Jocelyn Lee has been making portraits and photographing women and girls throughout her career. When she made the move from Brooklyn to Maine, she began to delve into the relationship of her subjects to the radiance of the natural environment. Her women inhabit, invade or meld into the world around them. Her exhibition entitled “The Appearance of Things” is a collection of close to 40 recent works.
Lee sings the body extreme, with inflated female bodies of lugubrious dimension or ravaged by age and diminished by time. Some of her women are submerged in water or delicately balanced on a rotting log in the midst of a wild forest, their splayed forms resting in fragile repose. In others, gleeful Rubenesques defy their mass and musically move through an airy wood — like ample Shakespearean nymphs. Still others stand in stark exposure, painfully pinned against hostile foliage.

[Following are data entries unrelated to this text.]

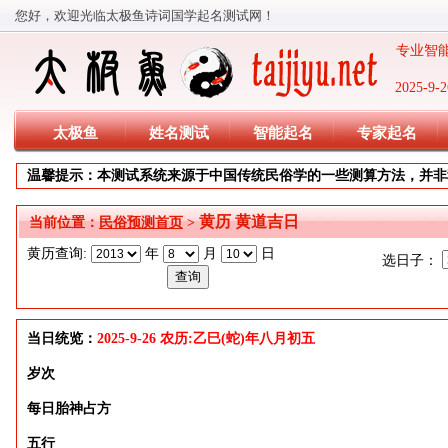
您好，欢迎光临太极鱼诗词国学起名测试网！
专业智能
2025-
太极鱼
姓名测试
智能起名
专家起名
温馨提示：本测试系统来源于中国传统民俗学的一些测算方法，并非
黄历 黄道吉日
当前位置：
民俗预测首页
>
黄历查询:
年
月
日
选日子：
当日统览：
2025-9-26 农历:乙巳(蛇)年八月初五
岁次
每日胎神占方
五行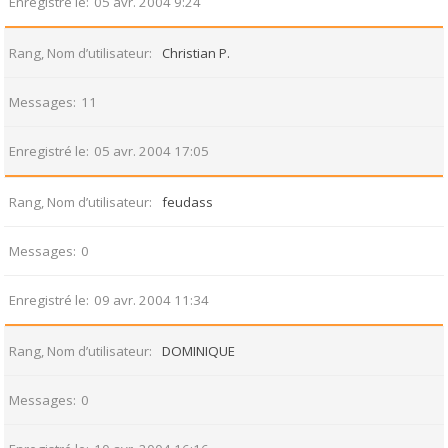
Enregistré le
05 avr. 2004 9:24
Rang, Nom d’utilisateur
Christian P.
Messages
11
Enregistré le
05 avr. 2004 17:05
Rang, Nom d’utilisateur
feudass
Messages
0
Enregistré le
09 avr. 2004 11:34
Rang, Nom d’utilisateur
DOMINIQUE
Messages
0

There is a disturbing intimacy in much of the work along with a note of incredulity.
I happen to love the theatricality of masks, mime, dance and exuberant color. There is no shortage of any of these elements in B.R.A.C.E., MASS MoCA, a two-part experiment that was staged at the North Adams, Massachusetts-based museum and is now on view at CMCA through October 7. Against a background of sharply angled geometric stripes of florescent green, electric blue and cardinal red, a menagerie of characters emerges in similar striped costumes of the same brilliant colors. As these characters move through their ritualistic mime-dance, these bold, wide, hard-edged stripes of vibrant color are further reflected in Mylar mirrors, creating a kaleidoscopic clash of studied momentum.